• _Task to complete_
Turn the entry lines beginning with the line that contains "list Apply a" and continuing through the line that contains "list Compute the" into a Markdown table. Use the columns Row and Entry line, give each line a row number, and omit any blank lines.

[Annotated element entries]
● ● ● ● ●

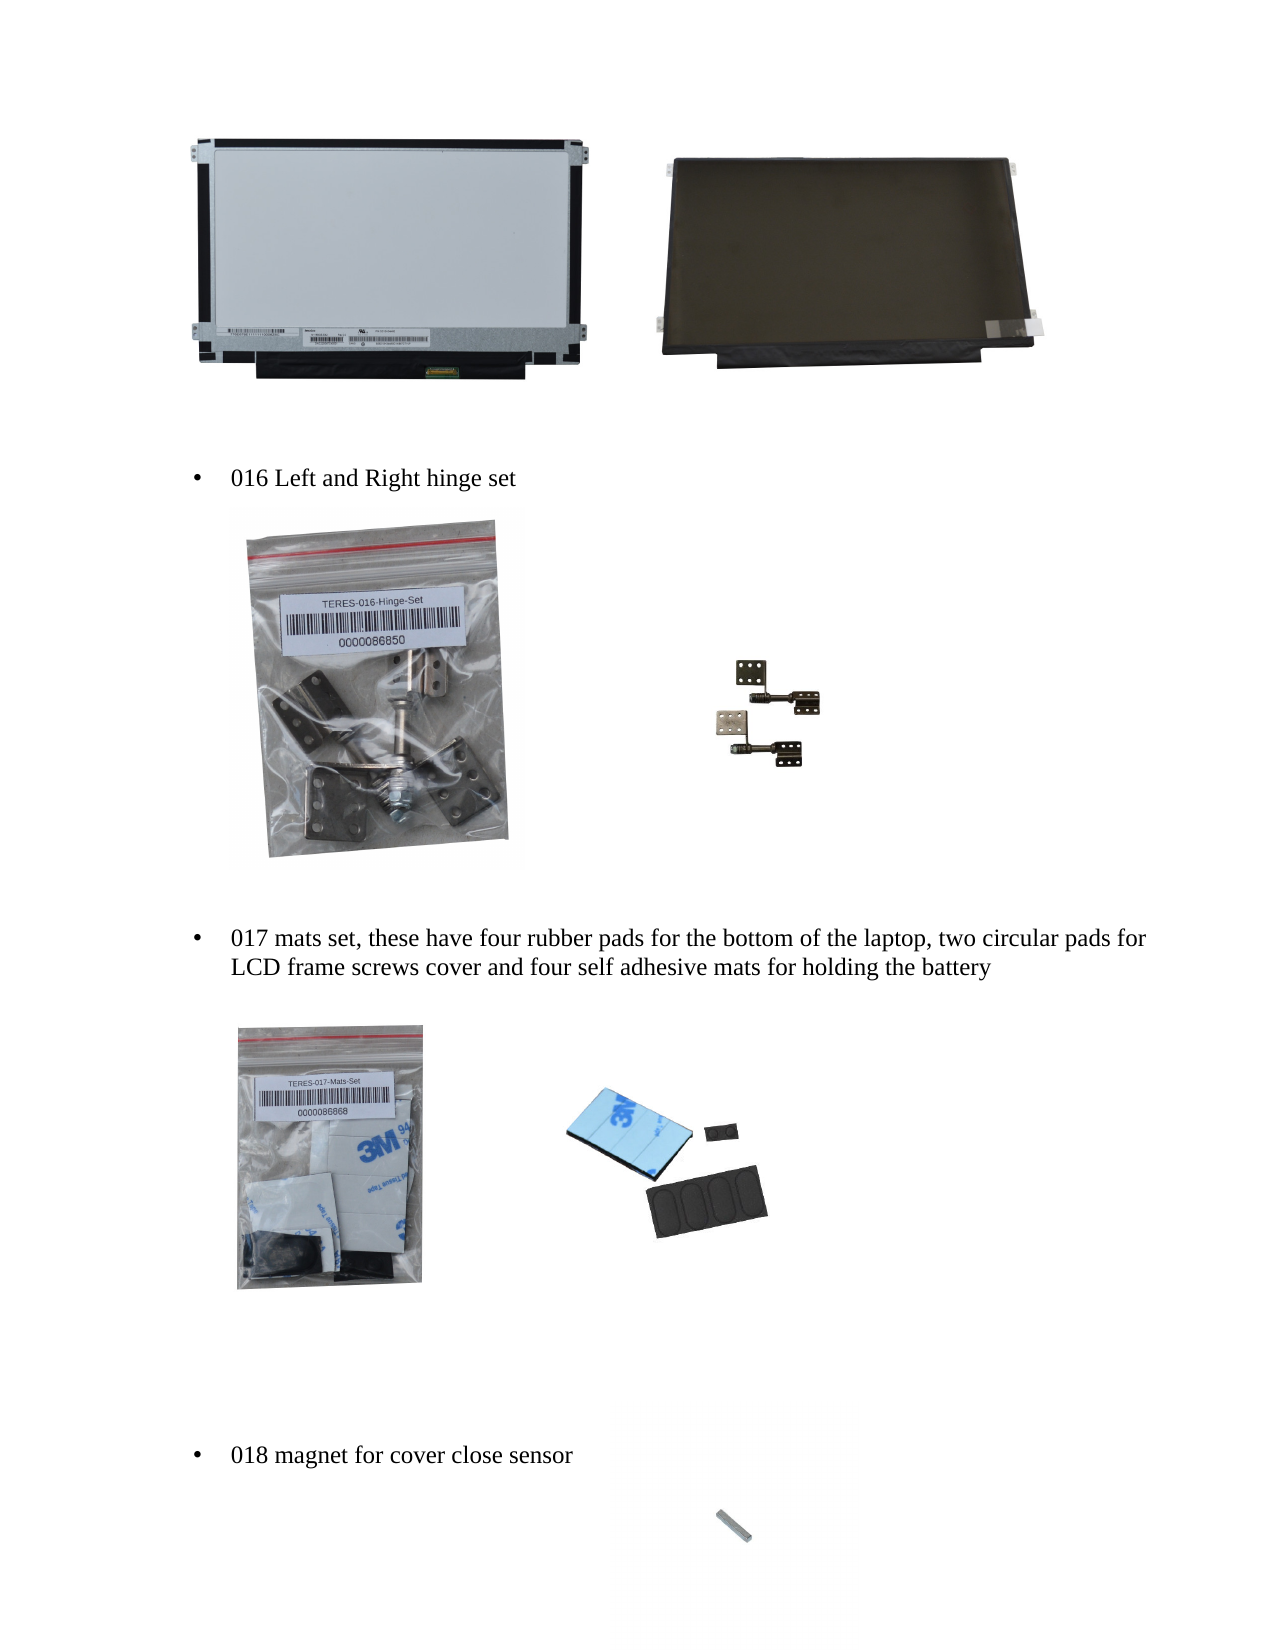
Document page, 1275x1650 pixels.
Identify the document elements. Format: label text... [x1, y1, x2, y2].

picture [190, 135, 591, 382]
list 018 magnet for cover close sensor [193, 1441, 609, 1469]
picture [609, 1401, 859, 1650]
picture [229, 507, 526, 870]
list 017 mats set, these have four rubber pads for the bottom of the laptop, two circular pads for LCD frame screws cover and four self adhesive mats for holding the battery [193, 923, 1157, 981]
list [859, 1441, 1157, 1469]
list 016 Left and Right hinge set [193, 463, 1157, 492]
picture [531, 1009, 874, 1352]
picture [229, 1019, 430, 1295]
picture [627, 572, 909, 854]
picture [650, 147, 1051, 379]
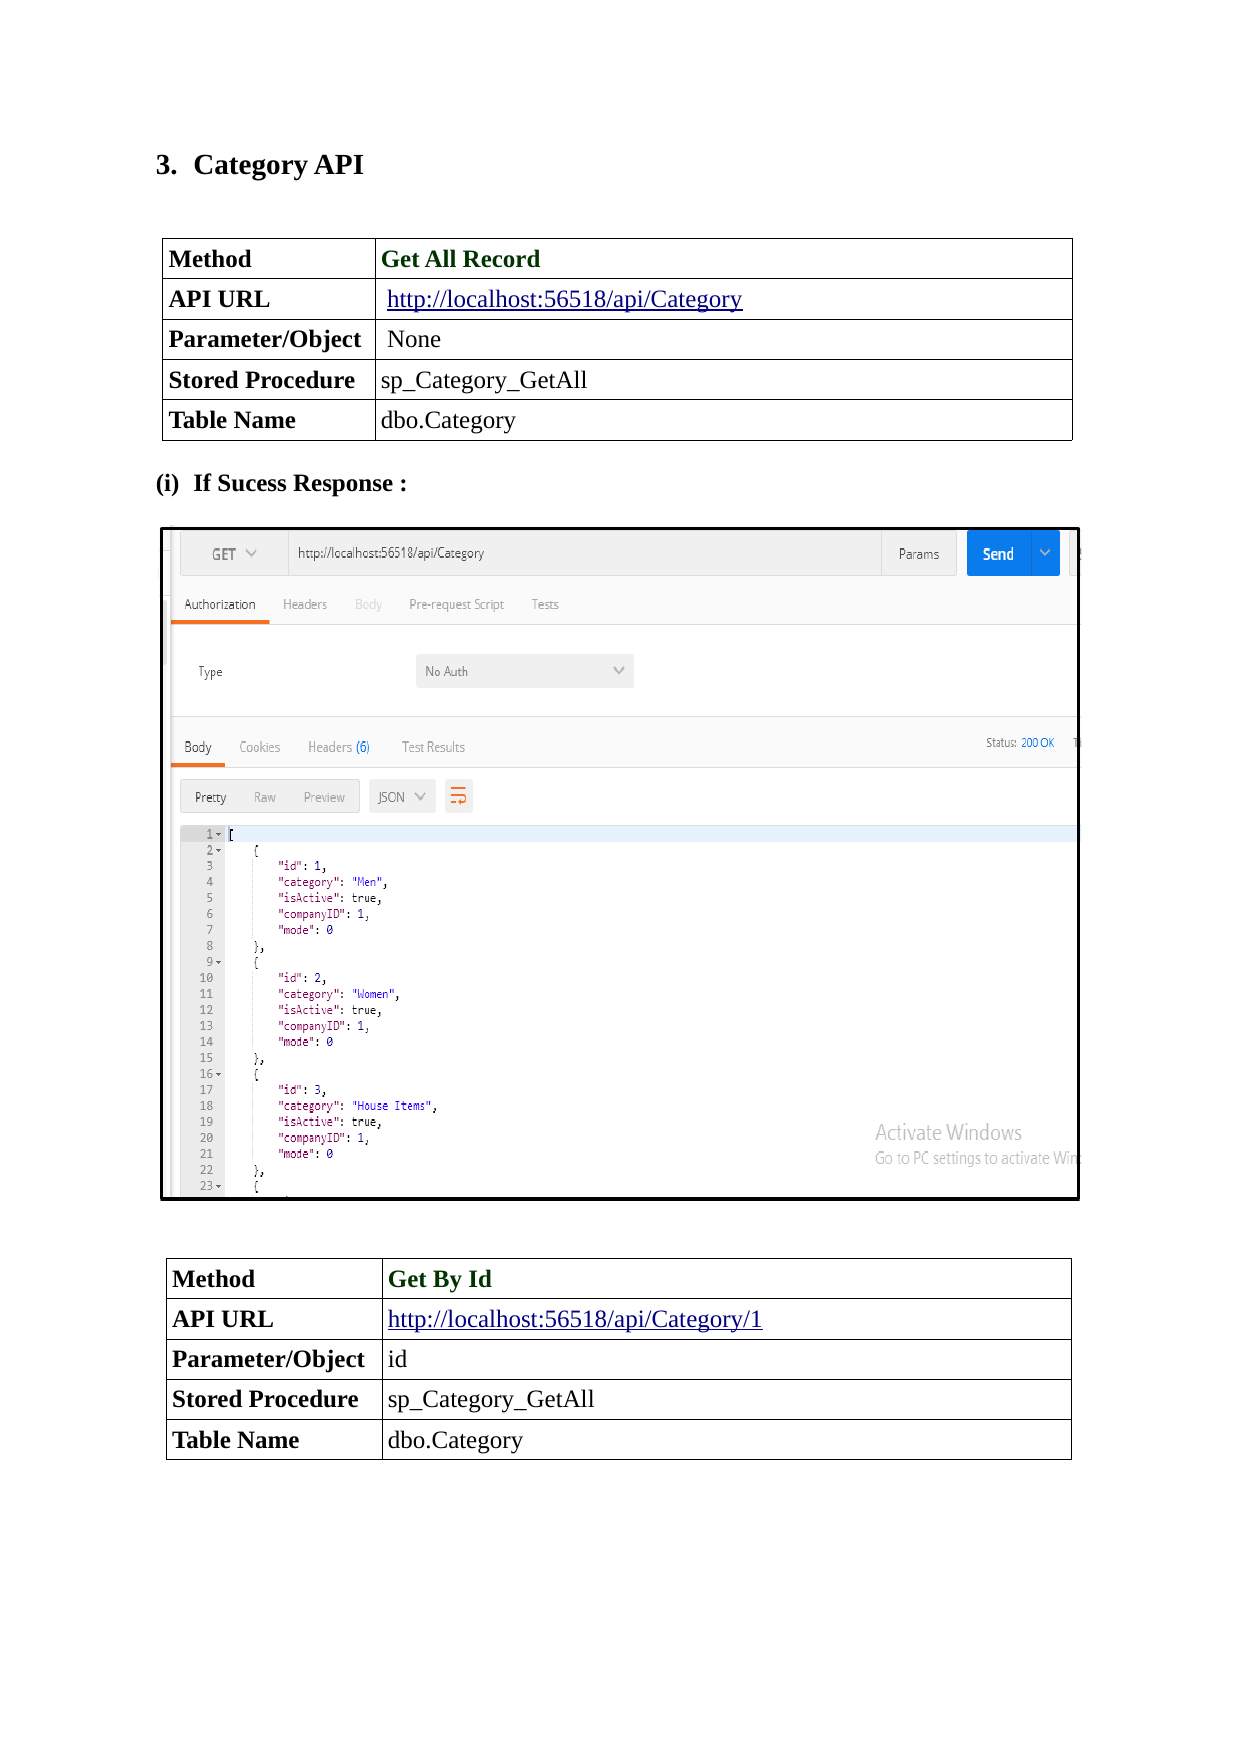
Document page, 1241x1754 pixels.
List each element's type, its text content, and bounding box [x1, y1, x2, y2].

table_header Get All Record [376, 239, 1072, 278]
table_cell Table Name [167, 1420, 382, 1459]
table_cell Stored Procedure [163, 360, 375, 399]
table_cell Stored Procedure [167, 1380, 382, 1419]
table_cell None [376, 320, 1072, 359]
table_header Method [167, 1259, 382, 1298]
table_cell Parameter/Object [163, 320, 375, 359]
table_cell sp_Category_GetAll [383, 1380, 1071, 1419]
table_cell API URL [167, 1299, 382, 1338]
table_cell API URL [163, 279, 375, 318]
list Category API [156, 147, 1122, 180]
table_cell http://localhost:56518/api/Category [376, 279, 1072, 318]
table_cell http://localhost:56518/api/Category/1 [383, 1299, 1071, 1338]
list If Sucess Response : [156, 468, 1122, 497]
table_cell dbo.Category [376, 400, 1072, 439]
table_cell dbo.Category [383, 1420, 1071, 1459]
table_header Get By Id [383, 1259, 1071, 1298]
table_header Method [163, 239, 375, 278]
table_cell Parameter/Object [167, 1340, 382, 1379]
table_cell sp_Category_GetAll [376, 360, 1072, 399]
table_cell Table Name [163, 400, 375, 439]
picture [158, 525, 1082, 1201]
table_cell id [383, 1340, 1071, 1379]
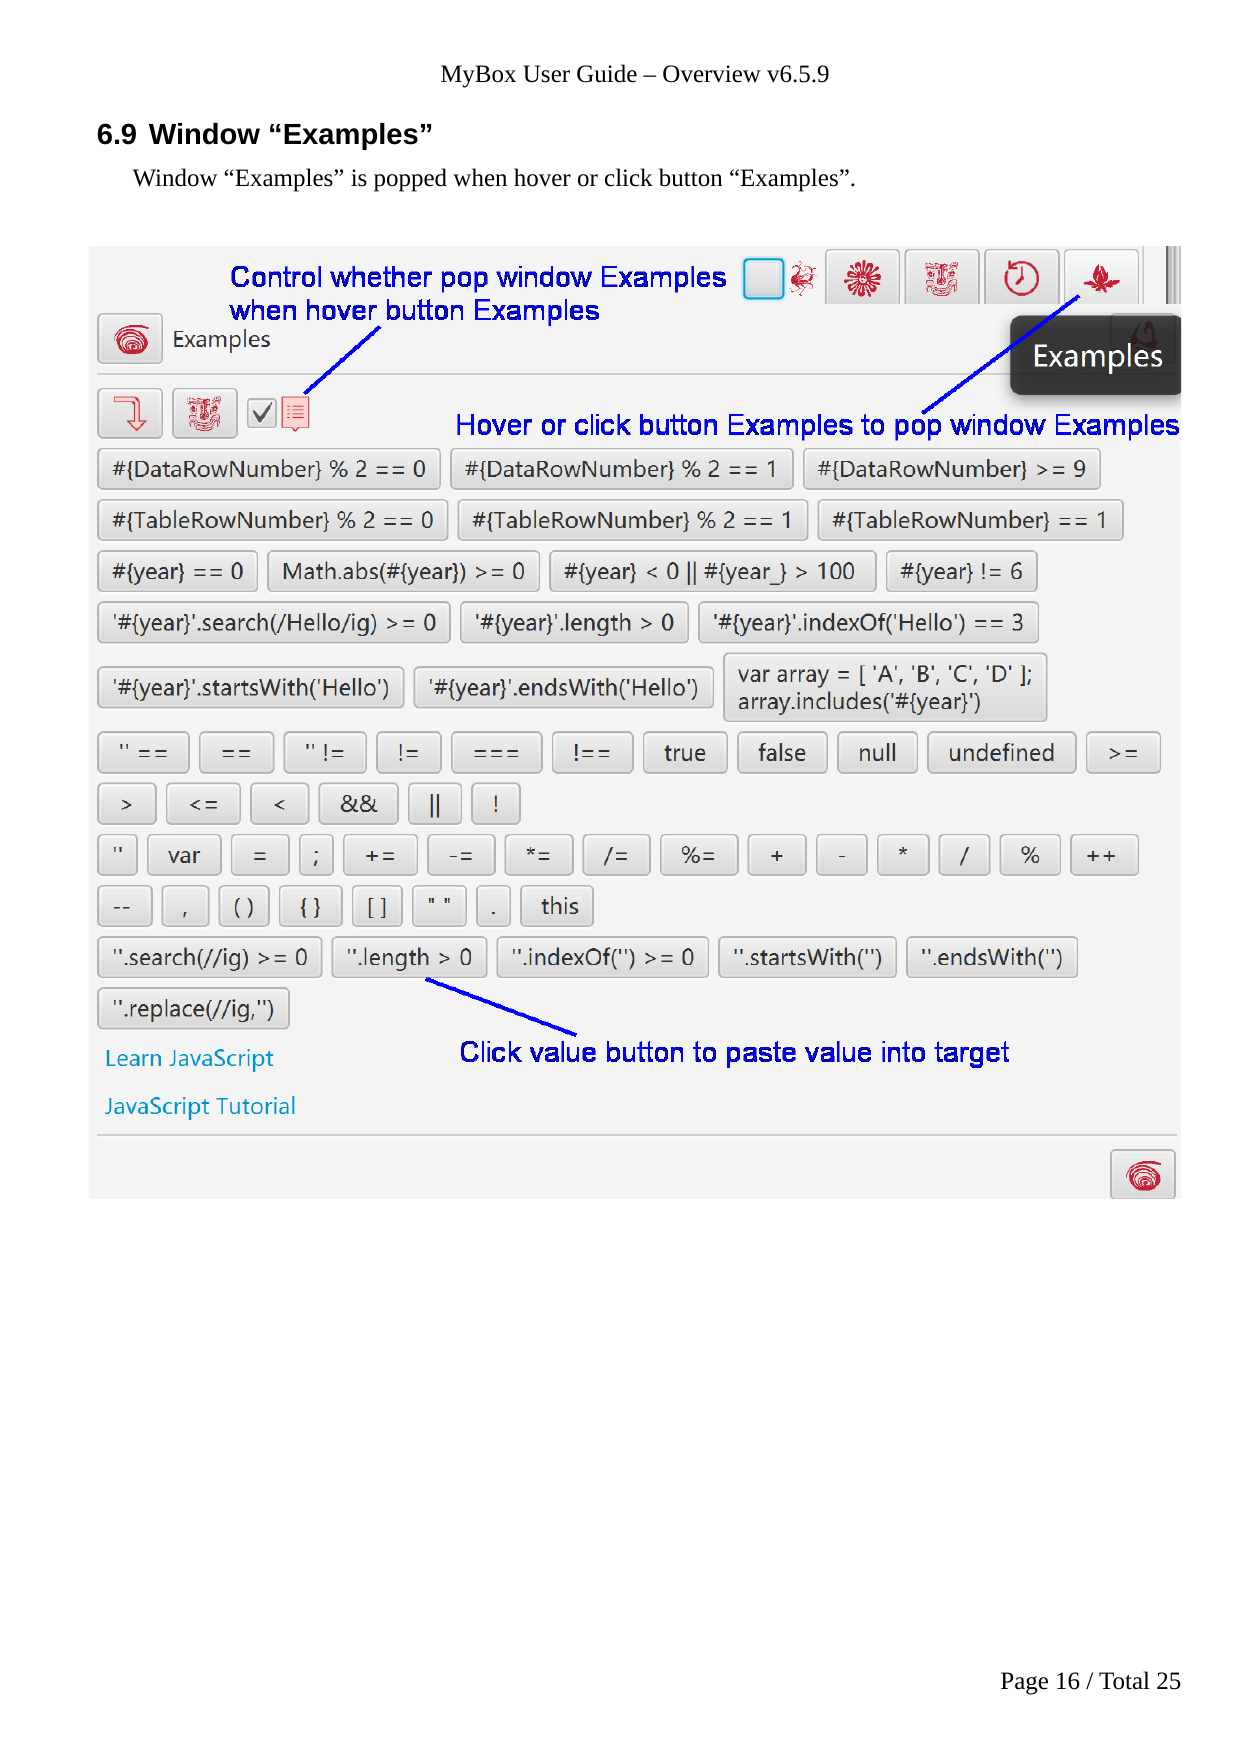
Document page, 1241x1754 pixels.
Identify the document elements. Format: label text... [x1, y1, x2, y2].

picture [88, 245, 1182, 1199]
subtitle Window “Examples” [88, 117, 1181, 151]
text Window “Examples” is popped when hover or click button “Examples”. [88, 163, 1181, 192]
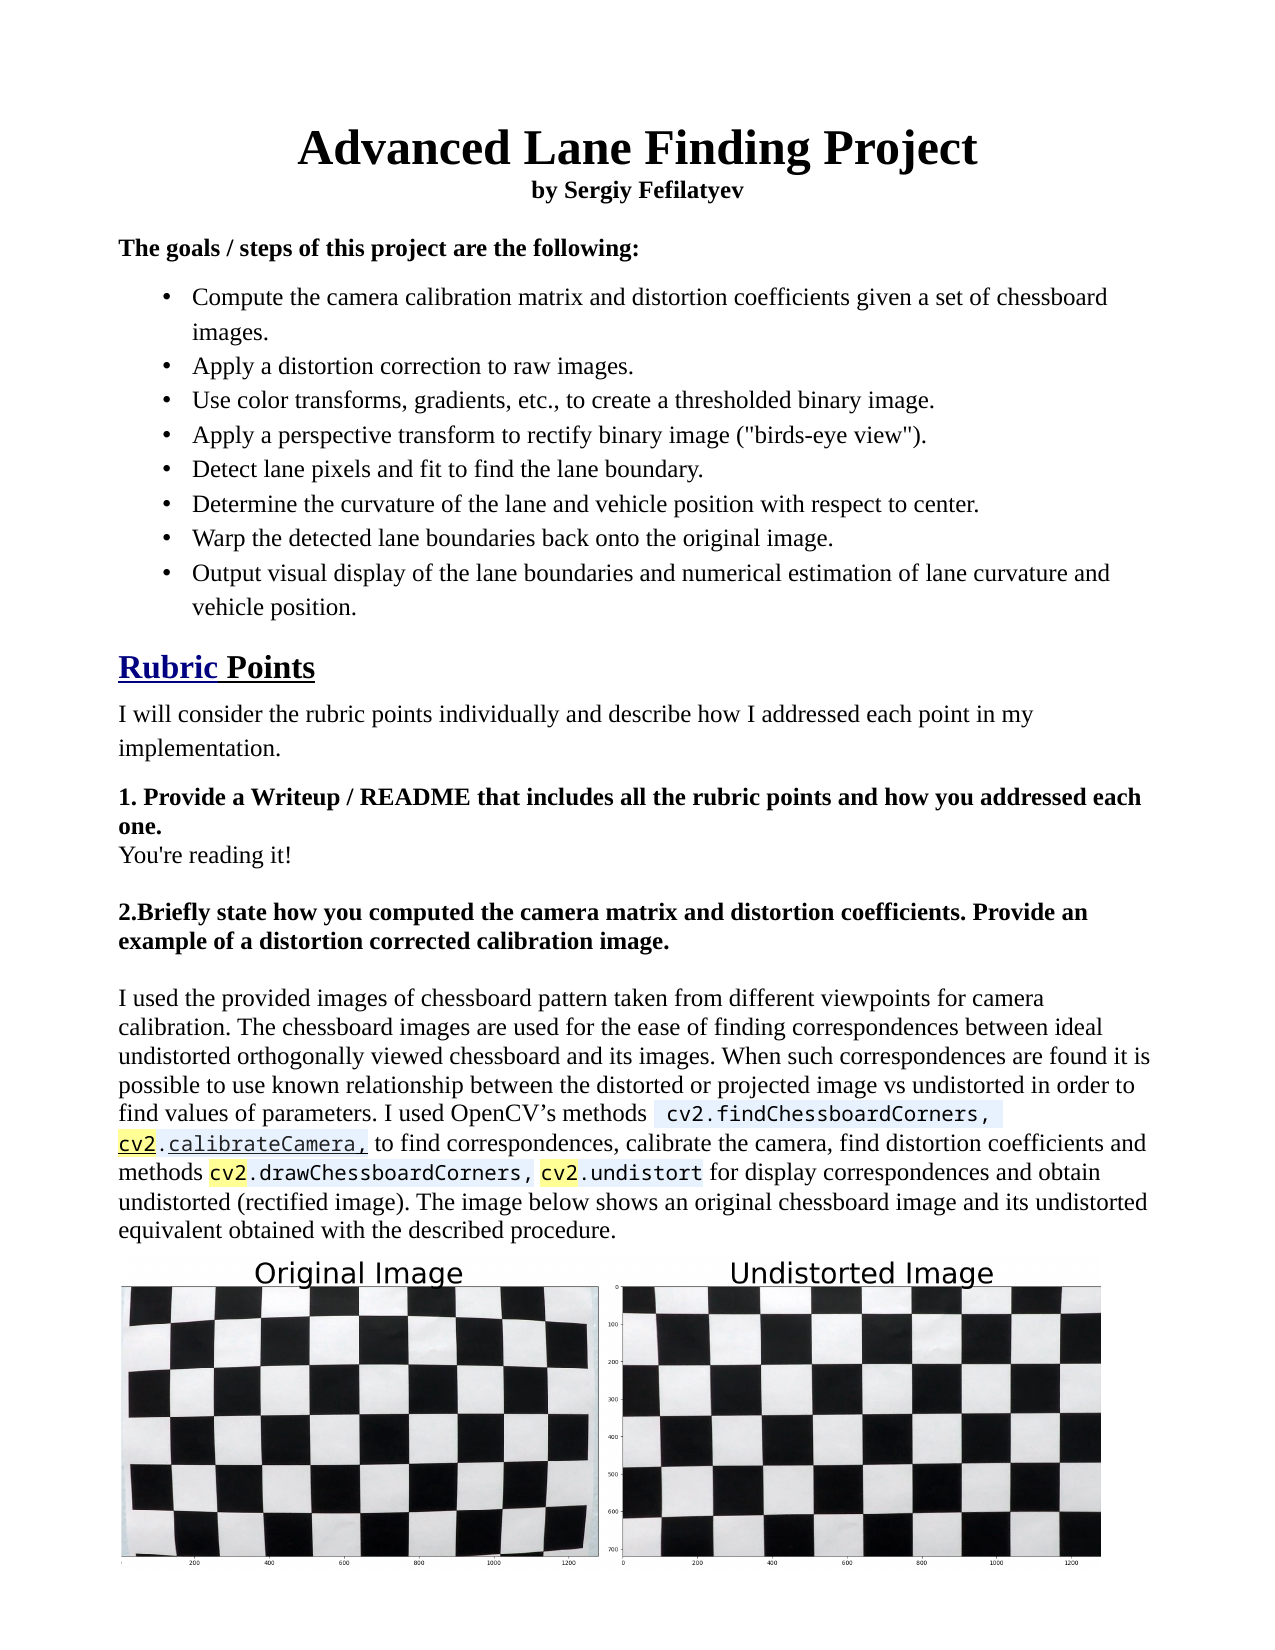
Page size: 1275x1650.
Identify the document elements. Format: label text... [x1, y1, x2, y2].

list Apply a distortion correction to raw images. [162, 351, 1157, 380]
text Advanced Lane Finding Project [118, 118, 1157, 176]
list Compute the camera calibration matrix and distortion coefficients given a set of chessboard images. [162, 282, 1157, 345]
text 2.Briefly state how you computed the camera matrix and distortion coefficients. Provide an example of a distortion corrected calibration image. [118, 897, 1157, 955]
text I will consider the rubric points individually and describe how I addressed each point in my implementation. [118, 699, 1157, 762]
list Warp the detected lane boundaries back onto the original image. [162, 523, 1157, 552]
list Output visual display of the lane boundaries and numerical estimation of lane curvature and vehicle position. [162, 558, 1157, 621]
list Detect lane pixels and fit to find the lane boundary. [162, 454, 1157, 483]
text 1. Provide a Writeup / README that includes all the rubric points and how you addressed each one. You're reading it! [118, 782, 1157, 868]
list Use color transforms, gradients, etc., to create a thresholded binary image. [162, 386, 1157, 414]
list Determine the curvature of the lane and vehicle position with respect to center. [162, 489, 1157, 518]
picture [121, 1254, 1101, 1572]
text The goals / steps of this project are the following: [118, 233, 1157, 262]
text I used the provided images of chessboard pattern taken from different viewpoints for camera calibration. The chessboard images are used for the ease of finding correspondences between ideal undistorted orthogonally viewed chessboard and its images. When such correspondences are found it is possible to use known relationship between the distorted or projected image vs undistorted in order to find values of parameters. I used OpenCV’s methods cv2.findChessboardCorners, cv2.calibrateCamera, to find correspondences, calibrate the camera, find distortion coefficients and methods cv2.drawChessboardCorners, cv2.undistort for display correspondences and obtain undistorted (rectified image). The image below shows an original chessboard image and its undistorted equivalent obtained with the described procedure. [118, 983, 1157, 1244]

● ● ● ● ●

• _Correct output_
| Row | Entry line |
|---|---|
| 1 | list Apply a distortion correction to raw images. [162, 351, 1157, 380] |
| 2 | text Advanced Lane Finding Project [118, 118, 1157, 176] |
| 3 | list Compute the camera calibration matrix and distortion coefficients given a set of chessboard images. [162, 282, 1157, 345] |